-- START --

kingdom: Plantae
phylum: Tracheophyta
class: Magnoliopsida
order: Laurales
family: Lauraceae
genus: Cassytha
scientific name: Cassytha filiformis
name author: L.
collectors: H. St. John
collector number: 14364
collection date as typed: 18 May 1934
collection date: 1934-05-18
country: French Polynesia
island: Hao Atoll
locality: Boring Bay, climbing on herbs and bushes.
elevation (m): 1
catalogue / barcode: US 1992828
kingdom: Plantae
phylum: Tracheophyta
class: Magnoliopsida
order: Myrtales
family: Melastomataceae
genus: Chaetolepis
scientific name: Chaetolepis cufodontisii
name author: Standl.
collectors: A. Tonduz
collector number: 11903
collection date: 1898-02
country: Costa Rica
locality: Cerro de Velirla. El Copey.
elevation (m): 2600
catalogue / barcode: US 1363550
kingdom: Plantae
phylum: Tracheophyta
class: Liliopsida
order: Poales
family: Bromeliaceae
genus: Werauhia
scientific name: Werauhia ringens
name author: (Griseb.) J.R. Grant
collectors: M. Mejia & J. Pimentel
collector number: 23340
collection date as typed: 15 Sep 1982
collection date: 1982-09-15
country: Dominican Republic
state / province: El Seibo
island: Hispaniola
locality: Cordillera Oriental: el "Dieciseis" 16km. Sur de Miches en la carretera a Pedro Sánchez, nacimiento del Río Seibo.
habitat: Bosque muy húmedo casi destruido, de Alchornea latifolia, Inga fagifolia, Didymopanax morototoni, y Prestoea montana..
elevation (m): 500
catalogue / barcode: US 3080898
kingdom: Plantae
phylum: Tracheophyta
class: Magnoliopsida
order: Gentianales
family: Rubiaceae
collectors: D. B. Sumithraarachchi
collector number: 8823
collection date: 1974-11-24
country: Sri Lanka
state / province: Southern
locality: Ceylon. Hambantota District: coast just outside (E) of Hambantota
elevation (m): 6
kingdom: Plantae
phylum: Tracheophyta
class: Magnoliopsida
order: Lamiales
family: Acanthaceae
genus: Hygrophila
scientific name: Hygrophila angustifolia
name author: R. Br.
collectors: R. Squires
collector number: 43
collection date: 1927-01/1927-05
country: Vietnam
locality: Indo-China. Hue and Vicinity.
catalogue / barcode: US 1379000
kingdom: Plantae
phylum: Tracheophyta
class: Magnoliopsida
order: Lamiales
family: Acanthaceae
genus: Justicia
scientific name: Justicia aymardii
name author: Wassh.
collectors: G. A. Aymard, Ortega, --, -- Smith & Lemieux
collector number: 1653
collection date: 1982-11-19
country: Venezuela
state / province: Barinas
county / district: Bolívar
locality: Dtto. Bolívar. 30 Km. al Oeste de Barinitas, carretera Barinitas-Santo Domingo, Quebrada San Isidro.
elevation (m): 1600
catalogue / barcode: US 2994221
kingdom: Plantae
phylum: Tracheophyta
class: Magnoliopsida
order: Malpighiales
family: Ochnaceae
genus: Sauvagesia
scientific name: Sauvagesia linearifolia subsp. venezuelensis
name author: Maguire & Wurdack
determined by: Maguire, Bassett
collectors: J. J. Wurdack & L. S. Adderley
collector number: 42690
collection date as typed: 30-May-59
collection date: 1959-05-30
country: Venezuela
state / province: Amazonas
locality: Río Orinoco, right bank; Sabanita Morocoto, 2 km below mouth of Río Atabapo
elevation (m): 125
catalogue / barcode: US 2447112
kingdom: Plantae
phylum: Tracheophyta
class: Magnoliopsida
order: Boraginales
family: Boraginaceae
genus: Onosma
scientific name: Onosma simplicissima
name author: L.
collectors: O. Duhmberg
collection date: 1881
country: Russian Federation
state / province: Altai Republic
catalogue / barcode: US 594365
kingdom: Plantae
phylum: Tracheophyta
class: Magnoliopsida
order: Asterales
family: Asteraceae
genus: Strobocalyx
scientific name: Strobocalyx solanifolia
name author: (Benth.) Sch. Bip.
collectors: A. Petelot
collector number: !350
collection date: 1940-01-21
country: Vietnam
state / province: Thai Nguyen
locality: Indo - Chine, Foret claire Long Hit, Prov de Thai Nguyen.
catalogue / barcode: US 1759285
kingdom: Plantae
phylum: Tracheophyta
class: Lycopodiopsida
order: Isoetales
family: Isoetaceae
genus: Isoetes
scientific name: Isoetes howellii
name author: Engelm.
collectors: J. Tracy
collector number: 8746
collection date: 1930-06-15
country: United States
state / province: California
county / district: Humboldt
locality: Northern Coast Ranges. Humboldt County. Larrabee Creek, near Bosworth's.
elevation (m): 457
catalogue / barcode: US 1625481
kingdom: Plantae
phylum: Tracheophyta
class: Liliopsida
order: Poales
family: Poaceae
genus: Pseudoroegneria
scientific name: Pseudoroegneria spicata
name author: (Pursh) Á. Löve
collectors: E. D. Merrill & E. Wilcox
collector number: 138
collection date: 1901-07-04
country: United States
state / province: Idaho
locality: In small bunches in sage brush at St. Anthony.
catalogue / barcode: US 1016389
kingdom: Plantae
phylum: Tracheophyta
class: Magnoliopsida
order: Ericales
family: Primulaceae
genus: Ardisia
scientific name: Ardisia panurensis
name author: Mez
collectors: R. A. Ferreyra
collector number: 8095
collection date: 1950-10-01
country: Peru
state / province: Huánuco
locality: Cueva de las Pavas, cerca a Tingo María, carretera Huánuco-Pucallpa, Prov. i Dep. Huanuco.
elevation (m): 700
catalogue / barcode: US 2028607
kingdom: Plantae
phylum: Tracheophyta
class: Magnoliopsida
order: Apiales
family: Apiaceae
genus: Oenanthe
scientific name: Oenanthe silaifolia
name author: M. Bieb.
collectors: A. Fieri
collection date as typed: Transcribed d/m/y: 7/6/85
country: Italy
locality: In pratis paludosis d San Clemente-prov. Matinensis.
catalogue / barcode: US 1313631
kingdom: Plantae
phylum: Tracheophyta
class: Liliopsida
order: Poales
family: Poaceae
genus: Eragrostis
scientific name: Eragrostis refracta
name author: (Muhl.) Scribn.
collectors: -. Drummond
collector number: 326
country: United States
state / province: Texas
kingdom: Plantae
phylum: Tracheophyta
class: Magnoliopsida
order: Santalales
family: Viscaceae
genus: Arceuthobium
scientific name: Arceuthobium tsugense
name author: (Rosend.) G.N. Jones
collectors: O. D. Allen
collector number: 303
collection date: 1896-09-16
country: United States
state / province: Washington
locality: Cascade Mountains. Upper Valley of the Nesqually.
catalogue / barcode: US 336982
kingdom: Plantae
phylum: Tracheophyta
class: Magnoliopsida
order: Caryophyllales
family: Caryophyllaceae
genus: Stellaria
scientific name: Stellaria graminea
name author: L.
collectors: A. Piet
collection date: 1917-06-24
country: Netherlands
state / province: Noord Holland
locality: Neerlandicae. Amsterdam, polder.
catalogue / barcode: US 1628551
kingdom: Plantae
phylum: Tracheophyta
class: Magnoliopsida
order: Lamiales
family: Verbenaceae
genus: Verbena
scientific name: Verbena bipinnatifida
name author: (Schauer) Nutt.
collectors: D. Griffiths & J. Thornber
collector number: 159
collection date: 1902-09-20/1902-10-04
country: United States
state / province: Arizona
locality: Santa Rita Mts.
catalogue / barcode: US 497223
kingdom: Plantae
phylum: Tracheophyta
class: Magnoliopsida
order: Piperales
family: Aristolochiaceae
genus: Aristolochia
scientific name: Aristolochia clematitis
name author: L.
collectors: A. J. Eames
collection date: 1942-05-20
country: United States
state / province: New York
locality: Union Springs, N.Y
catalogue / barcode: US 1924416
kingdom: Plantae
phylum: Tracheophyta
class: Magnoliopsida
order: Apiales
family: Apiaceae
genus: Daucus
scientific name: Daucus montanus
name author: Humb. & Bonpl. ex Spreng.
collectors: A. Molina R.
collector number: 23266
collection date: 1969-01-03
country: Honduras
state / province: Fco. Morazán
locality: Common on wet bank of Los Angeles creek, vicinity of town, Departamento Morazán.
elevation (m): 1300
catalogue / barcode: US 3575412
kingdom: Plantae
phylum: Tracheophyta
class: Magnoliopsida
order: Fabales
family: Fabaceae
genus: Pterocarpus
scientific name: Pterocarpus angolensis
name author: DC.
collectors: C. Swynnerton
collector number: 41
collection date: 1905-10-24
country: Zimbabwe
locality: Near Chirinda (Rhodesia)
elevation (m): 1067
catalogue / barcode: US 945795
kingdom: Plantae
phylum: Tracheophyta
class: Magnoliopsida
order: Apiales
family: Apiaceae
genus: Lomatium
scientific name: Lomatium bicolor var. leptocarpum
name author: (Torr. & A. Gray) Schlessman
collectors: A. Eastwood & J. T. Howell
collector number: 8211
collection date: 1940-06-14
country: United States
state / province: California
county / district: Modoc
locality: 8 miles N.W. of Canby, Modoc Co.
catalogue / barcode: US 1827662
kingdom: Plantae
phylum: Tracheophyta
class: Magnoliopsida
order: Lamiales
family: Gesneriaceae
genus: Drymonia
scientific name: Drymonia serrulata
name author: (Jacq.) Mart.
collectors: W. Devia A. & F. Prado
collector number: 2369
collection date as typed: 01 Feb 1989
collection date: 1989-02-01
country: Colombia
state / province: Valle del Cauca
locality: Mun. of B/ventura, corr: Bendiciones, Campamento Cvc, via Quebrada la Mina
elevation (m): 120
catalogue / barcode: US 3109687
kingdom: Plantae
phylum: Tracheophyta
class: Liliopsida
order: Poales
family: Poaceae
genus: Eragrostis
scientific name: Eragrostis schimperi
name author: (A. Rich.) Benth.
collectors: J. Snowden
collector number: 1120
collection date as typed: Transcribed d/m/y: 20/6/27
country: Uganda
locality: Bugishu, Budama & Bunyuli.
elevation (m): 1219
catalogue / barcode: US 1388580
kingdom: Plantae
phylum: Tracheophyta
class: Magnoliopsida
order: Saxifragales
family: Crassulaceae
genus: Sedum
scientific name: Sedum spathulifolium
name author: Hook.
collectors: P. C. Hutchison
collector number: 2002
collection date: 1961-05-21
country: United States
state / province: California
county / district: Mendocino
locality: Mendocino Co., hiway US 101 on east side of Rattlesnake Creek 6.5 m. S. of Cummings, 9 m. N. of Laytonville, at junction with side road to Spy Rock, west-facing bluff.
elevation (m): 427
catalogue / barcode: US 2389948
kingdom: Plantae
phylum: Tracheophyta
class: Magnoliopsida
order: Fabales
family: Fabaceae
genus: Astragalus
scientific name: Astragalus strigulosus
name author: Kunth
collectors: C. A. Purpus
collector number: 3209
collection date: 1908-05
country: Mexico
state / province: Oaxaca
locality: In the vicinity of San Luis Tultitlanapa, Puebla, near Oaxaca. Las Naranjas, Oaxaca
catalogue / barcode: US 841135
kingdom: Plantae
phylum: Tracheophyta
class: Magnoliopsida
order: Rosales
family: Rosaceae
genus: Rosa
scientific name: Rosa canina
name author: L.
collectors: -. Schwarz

-- END --

What is expected.
Could you put the lines of the records into a Markdown table with columns Row and Line, one numbered row per line and no blank lines, starting at the very beginning of the records and ending at the line containing "collector number: 43" (include that line)?

Answer to this exercise.
| Row | Line |
|---|---|
| 1 | kingdom: Plantae |
| 2 | phylum: Tracheophyta |
| 3 | class: Magnoliopsida |
| 4 | order: Laurales |
| 5 | family: Lauraceae |
| 6 | genus: Cassytha |
| 7 | scientific name: Cassytha filiformis |
| 8 | name author: L. |
| 9 | collectors: H. St. John |
| 10 | collector number: 14364 |
| 11 | collection date as typed: 18 May 1934 |
| 12 | collection date: 1934-05-18 |
| 13 | country: French Polynesia |
| 14 | island: Hao Atoll |
| 15 | locality: Boring Bay, climbing on herbs and bushes. |
| 16 | elevation (m): 1 |
| 17 | catalogue / barcode: US 1992828 |
| 18 | kingdom: Plantae |
| 19 | phylum: Tracheophyta |
| 20 | class: Magnoliopsida |
| 21 | order: Myrtales |
| 22 | family: Melastomataceae |
| 23 | genus: Chaetolepis |
| 24 | scientific name: Chaetolepis cufodontisii |
| 25 | name author: Standl. |
| 26 | collectors: A. Tonduz |
| 27 | collector number: 11903 |
| 28 | collection date: 1898-02 |
| 29 | country: Costa Rica |
| 30 | locality: Cerro de Velirla. El Copey. |
| 31 | elevation (m): 2600 |
| 32 | catalogue / barcode: US 1363550 |
| 33 | kingdom: Plantae |
| 34 | phylum: Tracheophyta |
| 35 | class: Liliopsida |
| 36 | order: Poales |
| 37 | family: Bromeliaceae |
| 38 | genus: Werauhia |
| 39 | scientific name: Werauhia ringens |
| 40 | name author: (Griseb.) J.R. Grant |
| 41 | collectors: M. Mejia & J. Pimentel |
| 42 | collector number: 23340 |
| 43 | collection date as typed: 15 Sep 1982 |
| 44 | collection date: 1982-09-15 |
| 45 | country: Dominican Republic |
| 46 | state / province: El Seibo |
| 47 | island: Hispaniola |
| 48 | locality: Cordillera Oriental: el "Dieciseis" 16km. Sur de Miches en la carretera a Pedro Sánchez, nacimiento del Río Seibo. |
| 49 | habitat: Bosque muy húmedo casi destruido, de Alchornea latifolia, Inga fagifolia, Didymopanax morototoni, y Prestoea montana.. |
| 50 | elevation (m): 500 |
| 51 | catalogue / barcode: US 3080898 |
| 52 | kingdom: Plantae |
| 53 | phylum: Tracheophyta |
| 54 | class: Magnoliopsida |
| 55 | order: Gentianales |
| 56 | family: Rubiaceae |
| 57 | collectors: D. B. Sumithraarachchi |
| 58 | collector number: 8823 |
| 59 | collection date: 1974-11-24 |
| 60 | country: Sri Lanka |
| 61 | state / province: Southern |
| 62 | locality: Ceylon. Hambantota District: coast just outside (E) of Hambantota |
| 63 | elevation (m): 6 |
| 64 | kingdom: Plantae |
| 65 | phylum: Tracheophyta |
| 66 | class: Magnoliopsida |
| 67 | order: Lamiales |
| 68 | family: Acanthaceae |
| 69 | genus: Hygrophila |
| 70 | scientific name: Hygrophila angustifolia |
| 71 | name author: R. Br. |
| 72 | collectors: R. Squires |
| 73 | collector number: 43 |